> [RECORDS SHOWN]
----
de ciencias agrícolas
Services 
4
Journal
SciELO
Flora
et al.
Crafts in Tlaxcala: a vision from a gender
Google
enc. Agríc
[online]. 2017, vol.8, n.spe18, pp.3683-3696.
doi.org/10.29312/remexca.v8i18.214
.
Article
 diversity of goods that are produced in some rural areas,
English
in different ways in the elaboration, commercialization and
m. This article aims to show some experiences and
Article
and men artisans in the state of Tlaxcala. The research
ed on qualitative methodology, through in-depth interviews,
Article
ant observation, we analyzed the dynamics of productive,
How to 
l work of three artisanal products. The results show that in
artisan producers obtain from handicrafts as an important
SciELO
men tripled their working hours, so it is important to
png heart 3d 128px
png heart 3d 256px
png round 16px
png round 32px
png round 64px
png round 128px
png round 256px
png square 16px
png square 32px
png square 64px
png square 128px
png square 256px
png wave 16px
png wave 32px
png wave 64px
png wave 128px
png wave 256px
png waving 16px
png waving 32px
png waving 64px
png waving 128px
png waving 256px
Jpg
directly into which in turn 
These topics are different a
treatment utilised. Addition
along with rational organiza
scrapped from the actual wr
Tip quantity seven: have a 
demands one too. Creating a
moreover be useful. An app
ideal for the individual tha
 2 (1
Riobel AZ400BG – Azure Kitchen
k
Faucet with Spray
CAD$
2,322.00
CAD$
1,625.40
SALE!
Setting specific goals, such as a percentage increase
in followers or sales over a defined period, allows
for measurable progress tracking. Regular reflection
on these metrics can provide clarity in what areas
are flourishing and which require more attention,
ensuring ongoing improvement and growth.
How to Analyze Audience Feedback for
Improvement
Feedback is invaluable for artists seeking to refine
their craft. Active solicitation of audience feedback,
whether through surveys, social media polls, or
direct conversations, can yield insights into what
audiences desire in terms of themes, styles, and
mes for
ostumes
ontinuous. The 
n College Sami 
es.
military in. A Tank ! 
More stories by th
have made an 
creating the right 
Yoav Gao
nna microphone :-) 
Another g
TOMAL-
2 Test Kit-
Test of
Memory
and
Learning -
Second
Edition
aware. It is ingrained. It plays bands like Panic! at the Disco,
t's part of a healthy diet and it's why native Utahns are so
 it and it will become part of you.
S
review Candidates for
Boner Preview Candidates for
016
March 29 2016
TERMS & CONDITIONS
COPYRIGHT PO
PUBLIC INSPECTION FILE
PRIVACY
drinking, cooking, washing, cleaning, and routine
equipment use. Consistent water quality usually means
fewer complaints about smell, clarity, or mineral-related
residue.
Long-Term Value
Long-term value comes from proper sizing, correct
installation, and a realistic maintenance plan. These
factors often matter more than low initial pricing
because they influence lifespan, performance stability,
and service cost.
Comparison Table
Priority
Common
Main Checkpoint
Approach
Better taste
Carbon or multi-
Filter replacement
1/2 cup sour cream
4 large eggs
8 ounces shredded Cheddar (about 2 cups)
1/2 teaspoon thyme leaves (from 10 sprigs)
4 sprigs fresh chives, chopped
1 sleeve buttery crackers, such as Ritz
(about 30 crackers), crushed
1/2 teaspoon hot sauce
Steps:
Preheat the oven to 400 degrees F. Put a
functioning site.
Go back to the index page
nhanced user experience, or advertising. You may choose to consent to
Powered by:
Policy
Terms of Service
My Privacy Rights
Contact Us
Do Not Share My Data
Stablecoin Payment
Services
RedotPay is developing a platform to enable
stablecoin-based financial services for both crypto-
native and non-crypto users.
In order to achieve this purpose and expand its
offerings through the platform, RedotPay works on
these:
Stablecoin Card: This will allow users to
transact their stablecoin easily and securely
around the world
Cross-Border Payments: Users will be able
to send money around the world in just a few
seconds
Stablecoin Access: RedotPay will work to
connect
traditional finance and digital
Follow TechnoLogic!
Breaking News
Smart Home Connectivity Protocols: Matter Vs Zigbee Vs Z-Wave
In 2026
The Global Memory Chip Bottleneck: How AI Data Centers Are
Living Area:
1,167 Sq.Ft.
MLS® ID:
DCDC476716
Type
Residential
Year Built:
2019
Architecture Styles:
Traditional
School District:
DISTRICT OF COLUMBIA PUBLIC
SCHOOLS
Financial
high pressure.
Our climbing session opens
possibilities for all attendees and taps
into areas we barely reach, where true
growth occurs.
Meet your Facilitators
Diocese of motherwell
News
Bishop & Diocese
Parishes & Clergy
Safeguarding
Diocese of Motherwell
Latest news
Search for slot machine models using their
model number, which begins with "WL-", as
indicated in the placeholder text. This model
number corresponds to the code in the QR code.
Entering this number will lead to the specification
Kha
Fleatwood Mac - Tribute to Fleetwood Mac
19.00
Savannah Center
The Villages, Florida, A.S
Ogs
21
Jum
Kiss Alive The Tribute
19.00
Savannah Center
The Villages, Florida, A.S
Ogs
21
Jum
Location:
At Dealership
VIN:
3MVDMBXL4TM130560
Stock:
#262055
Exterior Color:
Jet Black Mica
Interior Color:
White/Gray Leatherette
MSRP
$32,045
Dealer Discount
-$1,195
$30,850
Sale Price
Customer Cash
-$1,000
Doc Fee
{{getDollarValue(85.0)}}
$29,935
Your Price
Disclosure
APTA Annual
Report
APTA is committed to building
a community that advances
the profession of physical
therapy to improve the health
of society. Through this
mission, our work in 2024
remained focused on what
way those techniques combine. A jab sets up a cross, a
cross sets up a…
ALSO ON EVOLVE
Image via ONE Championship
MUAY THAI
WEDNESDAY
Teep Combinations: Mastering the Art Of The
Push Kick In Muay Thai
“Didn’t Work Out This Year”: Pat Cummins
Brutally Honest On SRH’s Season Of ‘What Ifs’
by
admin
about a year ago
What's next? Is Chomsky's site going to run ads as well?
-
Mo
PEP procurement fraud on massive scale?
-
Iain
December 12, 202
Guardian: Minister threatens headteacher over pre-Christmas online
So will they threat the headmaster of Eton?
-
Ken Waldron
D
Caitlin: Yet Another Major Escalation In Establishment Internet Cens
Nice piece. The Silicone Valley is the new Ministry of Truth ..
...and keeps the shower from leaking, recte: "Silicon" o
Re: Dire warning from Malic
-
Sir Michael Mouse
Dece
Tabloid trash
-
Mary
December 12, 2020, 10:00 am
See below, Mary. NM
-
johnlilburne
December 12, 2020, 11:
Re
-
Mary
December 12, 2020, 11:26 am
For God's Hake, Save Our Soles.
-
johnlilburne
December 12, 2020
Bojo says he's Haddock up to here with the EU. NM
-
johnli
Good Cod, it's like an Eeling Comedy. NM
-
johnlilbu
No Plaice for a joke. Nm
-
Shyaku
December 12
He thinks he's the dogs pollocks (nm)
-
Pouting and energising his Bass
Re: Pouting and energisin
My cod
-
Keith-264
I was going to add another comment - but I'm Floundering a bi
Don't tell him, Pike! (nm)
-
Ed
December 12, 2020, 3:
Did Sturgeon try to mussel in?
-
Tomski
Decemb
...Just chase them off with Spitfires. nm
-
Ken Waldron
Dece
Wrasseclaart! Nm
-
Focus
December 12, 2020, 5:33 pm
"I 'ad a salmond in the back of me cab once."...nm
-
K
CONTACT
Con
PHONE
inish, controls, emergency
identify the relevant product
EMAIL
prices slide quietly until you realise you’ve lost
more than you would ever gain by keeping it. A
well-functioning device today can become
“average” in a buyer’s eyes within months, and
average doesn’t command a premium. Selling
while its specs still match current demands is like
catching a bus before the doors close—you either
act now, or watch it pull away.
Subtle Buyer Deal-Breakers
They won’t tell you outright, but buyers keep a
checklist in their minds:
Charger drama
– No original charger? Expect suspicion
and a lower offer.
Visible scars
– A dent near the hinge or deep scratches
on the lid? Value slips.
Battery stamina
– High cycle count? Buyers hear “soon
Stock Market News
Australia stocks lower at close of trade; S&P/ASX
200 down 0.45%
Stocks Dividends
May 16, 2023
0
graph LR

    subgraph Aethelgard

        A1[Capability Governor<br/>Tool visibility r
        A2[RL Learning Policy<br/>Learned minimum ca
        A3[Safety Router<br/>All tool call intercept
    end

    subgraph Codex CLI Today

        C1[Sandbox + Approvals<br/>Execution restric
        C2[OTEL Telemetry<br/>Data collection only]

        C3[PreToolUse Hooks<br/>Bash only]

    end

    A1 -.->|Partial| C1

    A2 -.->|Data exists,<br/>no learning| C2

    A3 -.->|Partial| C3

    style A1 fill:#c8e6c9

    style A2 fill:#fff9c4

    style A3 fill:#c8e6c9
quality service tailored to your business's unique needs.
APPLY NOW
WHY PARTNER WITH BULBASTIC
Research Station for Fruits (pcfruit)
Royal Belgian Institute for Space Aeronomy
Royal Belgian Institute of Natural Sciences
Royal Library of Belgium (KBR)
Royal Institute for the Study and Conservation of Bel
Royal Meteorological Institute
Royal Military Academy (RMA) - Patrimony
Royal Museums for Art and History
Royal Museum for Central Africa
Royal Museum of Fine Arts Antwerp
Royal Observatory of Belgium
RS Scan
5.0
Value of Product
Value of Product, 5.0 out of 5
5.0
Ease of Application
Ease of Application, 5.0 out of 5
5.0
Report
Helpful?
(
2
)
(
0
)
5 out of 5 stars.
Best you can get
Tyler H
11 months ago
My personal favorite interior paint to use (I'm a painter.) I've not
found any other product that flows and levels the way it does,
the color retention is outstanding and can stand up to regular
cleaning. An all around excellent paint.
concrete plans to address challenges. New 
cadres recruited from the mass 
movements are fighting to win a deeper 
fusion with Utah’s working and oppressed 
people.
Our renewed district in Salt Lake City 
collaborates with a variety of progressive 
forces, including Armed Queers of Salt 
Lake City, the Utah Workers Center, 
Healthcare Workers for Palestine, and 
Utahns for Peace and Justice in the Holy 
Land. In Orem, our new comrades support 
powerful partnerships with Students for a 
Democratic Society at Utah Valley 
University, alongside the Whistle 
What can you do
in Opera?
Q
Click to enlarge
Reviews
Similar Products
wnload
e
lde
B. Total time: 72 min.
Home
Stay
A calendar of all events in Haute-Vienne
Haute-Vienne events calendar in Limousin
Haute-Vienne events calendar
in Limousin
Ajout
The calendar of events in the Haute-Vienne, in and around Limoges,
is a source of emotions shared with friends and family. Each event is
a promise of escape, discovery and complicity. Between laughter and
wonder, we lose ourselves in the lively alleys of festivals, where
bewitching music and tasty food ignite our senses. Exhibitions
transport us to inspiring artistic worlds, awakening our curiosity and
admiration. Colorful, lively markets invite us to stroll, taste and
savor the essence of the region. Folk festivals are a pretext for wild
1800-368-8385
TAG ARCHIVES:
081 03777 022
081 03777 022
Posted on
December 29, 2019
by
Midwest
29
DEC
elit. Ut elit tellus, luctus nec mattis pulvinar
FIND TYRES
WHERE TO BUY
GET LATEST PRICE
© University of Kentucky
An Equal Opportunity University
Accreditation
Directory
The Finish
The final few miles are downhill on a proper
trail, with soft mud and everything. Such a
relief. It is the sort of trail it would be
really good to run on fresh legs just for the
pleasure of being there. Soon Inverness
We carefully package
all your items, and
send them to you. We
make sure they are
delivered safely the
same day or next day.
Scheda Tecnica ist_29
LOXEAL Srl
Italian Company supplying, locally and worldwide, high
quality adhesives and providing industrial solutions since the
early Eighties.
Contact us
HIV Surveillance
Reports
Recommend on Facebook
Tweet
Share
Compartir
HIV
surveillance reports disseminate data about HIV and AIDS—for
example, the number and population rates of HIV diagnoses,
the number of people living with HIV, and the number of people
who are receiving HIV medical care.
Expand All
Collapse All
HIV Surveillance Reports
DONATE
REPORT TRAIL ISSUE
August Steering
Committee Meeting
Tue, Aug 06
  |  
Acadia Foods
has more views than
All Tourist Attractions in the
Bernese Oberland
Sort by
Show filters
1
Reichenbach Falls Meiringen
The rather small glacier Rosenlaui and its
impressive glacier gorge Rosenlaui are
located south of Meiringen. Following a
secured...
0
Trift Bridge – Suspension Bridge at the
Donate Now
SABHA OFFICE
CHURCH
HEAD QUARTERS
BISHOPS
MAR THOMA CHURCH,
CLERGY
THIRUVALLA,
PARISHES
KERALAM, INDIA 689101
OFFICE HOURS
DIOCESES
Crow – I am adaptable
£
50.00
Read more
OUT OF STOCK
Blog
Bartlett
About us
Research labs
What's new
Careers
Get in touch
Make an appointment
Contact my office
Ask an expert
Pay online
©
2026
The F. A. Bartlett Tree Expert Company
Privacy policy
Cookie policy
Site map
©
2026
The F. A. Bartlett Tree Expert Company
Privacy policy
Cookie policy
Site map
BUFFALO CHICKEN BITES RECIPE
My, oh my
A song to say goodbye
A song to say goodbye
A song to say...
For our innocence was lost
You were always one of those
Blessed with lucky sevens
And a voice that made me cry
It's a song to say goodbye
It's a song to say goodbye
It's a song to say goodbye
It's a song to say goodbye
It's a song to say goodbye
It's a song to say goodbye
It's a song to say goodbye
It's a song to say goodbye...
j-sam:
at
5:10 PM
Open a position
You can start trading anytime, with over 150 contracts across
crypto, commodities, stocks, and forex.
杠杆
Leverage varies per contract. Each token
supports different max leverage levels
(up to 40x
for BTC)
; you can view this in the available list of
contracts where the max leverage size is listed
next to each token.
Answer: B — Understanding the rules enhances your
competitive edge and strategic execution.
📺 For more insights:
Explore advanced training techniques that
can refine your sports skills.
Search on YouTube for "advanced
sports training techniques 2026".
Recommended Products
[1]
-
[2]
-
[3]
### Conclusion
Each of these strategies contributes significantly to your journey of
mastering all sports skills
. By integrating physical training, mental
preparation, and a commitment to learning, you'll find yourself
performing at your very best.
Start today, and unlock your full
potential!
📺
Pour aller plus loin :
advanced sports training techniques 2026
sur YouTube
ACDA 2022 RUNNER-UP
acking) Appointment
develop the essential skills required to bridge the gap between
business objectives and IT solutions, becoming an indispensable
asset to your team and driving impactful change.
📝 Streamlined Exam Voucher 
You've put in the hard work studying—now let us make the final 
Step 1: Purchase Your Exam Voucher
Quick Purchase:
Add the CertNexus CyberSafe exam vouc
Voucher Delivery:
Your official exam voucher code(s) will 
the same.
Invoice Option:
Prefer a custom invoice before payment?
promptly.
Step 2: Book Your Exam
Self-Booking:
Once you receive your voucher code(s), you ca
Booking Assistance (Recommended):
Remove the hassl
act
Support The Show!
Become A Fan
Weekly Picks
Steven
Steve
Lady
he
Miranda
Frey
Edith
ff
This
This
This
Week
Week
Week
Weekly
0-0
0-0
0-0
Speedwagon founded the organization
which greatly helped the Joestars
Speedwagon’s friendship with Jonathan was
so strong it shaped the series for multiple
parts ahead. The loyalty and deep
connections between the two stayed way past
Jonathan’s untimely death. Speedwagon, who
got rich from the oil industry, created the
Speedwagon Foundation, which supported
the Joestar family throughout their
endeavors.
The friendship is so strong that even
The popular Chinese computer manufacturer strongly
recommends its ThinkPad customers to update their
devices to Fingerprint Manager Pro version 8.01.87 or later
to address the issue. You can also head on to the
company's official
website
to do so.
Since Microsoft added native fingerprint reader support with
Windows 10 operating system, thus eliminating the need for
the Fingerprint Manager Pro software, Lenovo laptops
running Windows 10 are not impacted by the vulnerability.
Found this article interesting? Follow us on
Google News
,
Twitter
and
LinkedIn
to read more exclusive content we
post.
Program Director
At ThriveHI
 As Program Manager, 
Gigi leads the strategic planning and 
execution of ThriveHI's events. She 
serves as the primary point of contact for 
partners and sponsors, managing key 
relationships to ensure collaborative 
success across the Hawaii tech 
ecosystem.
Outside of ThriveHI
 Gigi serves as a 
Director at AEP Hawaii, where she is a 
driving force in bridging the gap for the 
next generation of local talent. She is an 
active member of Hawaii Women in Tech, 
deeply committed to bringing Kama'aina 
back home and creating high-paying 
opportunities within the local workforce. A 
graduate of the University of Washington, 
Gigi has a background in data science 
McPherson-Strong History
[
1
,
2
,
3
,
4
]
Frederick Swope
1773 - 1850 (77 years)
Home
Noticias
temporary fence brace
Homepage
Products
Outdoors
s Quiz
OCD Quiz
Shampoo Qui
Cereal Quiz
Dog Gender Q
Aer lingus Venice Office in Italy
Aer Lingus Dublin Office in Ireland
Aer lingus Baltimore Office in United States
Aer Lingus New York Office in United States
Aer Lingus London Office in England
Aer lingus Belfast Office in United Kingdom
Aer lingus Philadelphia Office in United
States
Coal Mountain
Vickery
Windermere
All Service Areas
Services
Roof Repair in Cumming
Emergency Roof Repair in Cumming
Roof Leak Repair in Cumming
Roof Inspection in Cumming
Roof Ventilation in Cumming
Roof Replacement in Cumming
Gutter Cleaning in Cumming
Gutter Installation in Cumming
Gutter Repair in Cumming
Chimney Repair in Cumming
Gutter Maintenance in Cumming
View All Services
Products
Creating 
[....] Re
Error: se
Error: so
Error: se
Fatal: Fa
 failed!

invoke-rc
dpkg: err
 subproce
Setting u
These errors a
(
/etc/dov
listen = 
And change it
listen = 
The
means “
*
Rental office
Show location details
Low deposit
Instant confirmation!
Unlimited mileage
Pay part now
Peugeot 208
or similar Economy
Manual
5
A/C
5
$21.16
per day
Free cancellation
----
> [WHAT THE TASK ASKS] As listed above, the lines from the line with "Prefer a custom invoice before payment?" to the line with "the Fingerprint Manager" are to be echoed exactly, with both ends included and nothing added.

> [SOLUTION FOR THIS PROBLEM]
Prefer a custom invoice before payment?
promptly.
Step 2: Book Your Exam
Self-Booking:
Once you receive your voucher code(s), you ca
Booking Assistance (Recommended):
Remove the hassl
act
Support The Show!
Become A Fan
Weekly Picks
Steven
Steve
Lady
he
Miranda
Frey
Edith
ff
This
This
This
Week
Week
Week
Weekly
0-0
0-0
0-0
Speedwagon founded the organization
which greatly helped the Joestars
Speedwagon’s friendship with Jonathan was
so strong it shaped the series for multiple
parts ahead. The loyalty and deep
connections between the two stayed way past
Jonathan’s untimely death. Speedwagon, who
got rich from the oil industry, created the
Speedwagon Foundation, which supported
the Joestar family throughout their
endeavors.
The friendship is so strong that even
The popular Chinese computer manufacturer strongly
recommends its ThinkPad customers to update their
devices to Fingerprint Manager Pro version 8.01.87 or later
to address the issue. You can also head on to the
company's official
website
to do so.
Since Microsoft added native fingerprint reader support with
Windows 10 operating system, thus eliminating the need for
the Fingerprint Manager Pro software, Lenovo laptops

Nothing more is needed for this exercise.